:: Extracted material

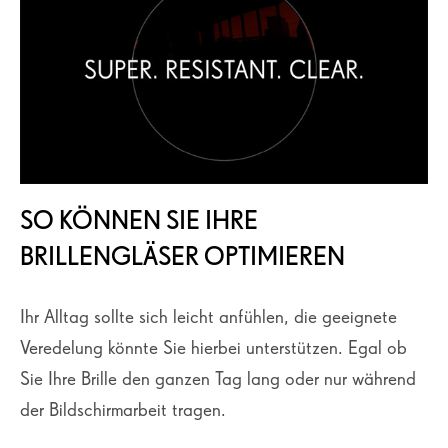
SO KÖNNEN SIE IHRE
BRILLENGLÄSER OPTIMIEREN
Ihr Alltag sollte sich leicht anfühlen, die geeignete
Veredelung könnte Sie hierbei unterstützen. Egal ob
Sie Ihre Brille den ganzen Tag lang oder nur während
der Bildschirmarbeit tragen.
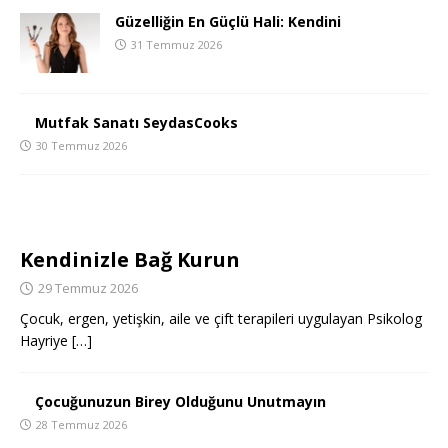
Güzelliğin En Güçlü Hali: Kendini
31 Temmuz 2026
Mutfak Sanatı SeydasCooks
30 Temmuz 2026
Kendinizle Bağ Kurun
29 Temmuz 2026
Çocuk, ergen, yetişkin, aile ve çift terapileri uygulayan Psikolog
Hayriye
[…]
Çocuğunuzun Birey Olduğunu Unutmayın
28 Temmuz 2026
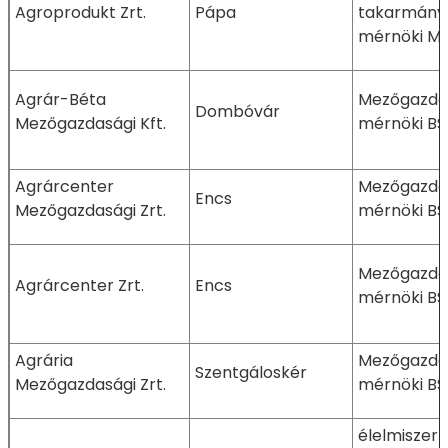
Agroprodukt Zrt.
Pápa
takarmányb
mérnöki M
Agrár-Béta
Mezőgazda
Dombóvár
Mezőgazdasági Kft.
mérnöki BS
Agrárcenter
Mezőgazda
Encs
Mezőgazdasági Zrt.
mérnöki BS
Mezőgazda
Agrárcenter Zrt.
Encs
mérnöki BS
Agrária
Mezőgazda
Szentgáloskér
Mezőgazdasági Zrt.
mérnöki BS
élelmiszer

::::
:: Extracted material

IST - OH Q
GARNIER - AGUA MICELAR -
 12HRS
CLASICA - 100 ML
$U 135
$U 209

::::

Exercise:
Above are records; repeat only the lines from the line with "SO KÖNNEN SIE IHRE" through the line with "Szentgáloskér", and leave pictures out.

Answer to this task:
SO KÖNNEN SIE IHRE
BRILLENGLÄSER OPTIMIEREN
Ihr Alltag sollte sich leicht anfühlen, die geeignete
Veredelung könnte Sie hierbei unterstützen. Egal ob
Sie Ihre Brille den ganzen Tag lang oder nur während
der Bildschirmarbeit tragen.
Güzelliğin En Güçlü Hali: Kendini
31 Temmuz 2026
Mutfak Sanatı SeydasCooks
30 Temmuz 2026
Kendinizle Bağ Kurun
29 Temmuz 2026
Çocuk, ergen, yetişkin, aile ve çift terapileri uygulayan Psikolog
Hayriye
[…]
Çocuğunuzun Birey Olduğunu Unutmayın
28 Temmuz 2026
Agroprodukt Zrt.
Pápa
takarmányb
mérnöki M
Agrár-Béta
Mezőgazda
Dombóvár
Mezőgazdasági Kft.
mérnöki BS
Agrárcenter
Mezőgazda
Encs
Mezőgazdasági Zrt.
mérnöki BS
Mezőgazda
Agrárcenter Zrt.
Encs
mérnöki BS
Agrária
Mezőgazda
Szentgáloskér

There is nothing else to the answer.